PROBLEM TO WORK ON. Images are not wanted; transcribe the rest of the listing exactly.
-- EXERCISE DATA follows --
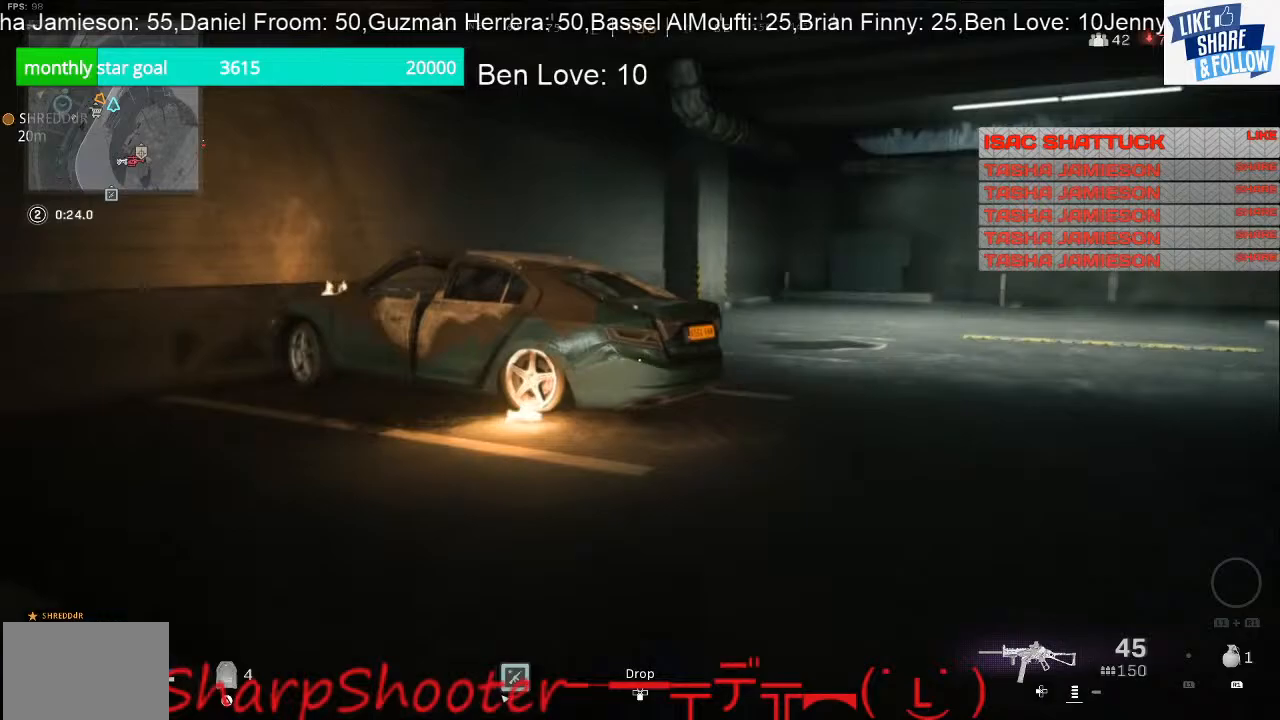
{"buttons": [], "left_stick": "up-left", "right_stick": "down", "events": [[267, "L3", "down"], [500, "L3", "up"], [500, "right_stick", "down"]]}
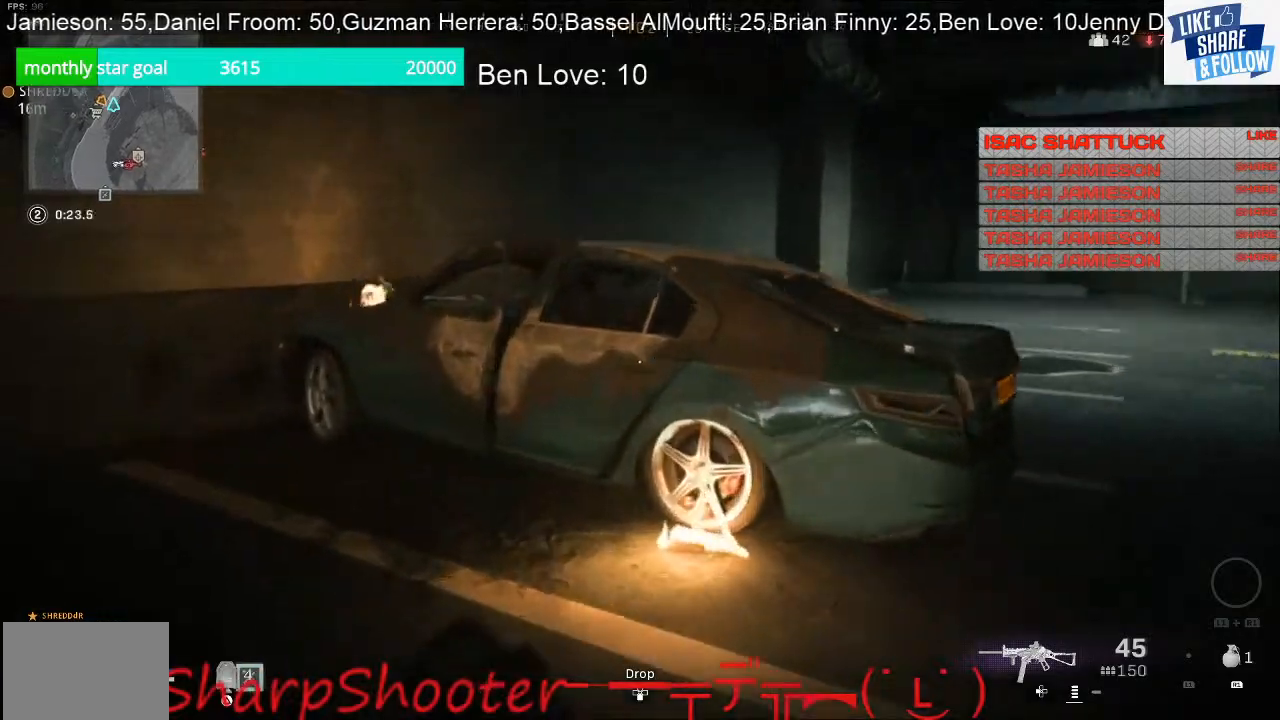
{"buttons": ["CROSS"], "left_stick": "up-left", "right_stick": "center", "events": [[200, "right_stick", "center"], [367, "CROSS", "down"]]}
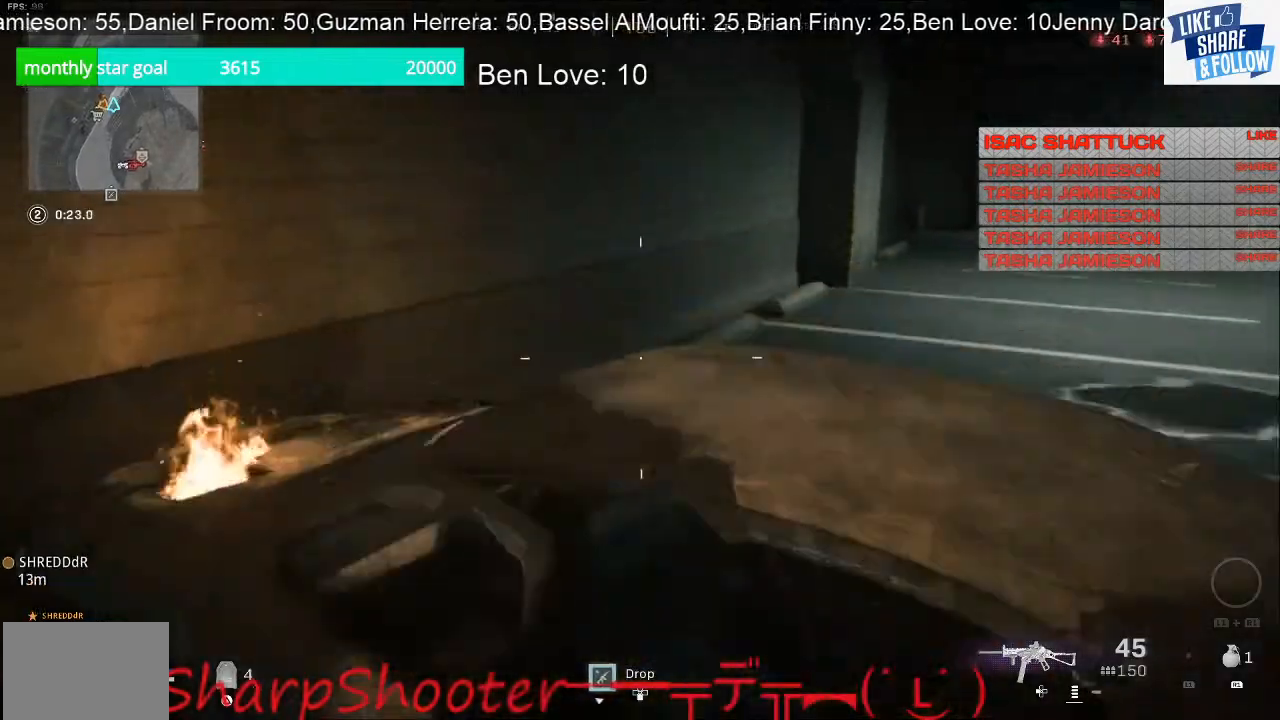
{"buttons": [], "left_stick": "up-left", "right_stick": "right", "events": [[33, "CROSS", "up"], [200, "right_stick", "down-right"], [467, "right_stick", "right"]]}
-- EXERCISE DATA concluded --
EXERCISE ANSWER.
{"buttons": [], "left_stick": "up-left", "right_stick": "down", "events": [[267, "L3", "down"], [500, "L3", "up"], [500, "right_stick", "down"]]}
{"buttons": ["CROSS"], "left_stick": "up-left", "right_stick": "center", "events": [[200, "right_stick", "center"], [367, "CROSS", "down"]]}
{"buttons": [], "left_stick": "up-left", "right_stick": "right", "events": [[33, "CROSS", "up"], [200, "right_stick", "down-right"], [467, "right_stick", "right"]]}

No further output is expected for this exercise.